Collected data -
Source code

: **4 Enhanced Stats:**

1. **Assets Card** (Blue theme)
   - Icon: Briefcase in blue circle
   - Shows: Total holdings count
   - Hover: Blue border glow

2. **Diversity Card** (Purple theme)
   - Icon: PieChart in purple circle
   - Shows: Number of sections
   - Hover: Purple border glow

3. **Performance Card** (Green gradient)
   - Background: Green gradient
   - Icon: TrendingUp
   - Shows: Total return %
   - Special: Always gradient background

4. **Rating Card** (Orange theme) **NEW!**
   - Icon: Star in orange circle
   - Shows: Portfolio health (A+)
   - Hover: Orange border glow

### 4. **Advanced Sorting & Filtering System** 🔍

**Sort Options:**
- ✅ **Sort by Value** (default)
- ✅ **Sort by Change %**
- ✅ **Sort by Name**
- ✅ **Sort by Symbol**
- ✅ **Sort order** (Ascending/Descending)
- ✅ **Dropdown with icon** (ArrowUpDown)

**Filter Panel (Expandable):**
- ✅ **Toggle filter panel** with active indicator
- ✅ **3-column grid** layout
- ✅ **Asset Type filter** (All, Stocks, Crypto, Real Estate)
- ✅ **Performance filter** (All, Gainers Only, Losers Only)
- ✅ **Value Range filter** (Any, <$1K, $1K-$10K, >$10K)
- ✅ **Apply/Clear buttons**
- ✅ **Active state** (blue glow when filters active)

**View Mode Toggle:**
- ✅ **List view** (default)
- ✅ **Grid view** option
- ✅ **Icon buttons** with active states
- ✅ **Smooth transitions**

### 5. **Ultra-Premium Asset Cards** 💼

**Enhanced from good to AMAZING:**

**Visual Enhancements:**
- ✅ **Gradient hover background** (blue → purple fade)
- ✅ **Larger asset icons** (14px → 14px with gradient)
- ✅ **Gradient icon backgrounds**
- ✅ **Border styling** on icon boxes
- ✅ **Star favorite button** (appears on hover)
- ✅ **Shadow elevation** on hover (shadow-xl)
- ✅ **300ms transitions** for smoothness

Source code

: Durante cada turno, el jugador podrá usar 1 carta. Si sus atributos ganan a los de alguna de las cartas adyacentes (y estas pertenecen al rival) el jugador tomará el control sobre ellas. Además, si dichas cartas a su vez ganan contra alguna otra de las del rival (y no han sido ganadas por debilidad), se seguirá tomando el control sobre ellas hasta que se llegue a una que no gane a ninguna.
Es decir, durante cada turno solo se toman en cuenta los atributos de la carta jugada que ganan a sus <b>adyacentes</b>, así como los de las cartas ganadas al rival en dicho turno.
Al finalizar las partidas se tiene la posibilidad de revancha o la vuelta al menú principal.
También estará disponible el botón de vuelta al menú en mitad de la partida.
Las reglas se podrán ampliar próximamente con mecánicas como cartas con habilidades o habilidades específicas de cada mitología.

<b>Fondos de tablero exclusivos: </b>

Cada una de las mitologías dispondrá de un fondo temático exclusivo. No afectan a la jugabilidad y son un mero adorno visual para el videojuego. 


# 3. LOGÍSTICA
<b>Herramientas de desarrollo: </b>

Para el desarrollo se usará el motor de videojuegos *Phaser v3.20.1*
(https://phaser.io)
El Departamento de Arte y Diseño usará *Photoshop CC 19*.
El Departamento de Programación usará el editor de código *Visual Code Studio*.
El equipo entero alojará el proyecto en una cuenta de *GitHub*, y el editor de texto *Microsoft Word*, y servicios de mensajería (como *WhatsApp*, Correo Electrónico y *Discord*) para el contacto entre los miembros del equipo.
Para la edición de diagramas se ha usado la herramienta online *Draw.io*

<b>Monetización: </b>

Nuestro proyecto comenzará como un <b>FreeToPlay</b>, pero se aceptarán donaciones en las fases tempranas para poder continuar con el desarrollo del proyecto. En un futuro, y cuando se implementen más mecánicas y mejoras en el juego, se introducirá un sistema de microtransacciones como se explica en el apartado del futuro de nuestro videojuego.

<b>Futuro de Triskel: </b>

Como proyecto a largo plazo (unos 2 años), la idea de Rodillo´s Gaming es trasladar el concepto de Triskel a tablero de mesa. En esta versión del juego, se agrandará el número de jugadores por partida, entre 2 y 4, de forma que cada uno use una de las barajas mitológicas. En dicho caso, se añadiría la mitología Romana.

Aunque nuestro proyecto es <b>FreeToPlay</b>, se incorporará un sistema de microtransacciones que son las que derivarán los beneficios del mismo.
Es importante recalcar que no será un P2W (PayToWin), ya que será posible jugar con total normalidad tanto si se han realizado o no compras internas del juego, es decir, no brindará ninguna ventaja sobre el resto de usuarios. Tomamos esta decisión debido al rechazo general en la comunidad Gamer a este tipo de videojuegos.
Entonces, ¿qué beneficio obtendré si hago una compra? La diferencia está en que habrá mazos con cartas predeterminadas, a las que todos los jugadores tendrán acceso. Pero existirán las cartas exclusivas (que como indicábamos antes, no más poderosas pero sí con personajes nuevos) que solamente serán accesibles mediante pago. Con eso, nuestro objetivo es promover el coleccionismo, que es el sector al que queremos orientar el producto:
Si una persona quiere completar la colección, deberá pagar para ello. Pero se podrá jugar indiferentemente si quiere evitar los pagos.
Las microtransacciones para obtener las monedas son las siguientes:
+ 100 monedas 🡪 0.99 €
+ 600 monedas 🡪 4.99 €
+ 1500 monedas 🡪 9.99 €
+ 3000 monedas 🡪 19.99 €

THE PROBLEM -
Starting at the line that contains "### 4. **Advanced" and ending at the line that contains "- ✅ **Dropdown with icon** (ArrowUpDown)", give those lines of the items as a Markdown table with a Row column for the row number and a Line column for the line. Leave out blank lines.

RESULT FOR THIS TASK -
| Row | Line |
|---|---|
| 1 | ### 4. **Advanced Sorting & Filtering System** 🔍 |
| 2 | **Sort Options:** |
| 3 | - ✅ **Sort by Value** (default) |
| 4 | - ✅ **Sort by Change %** |
| 5 | - ✅ **Sort by Name** |
| 6 | - ✅ **Sort by Symbol** |
| 7 | - ✅ **Sort order** (Ascending/Descending) |
| 8 | - ✅ **Dropdown with icon** (ArrowUpDown) |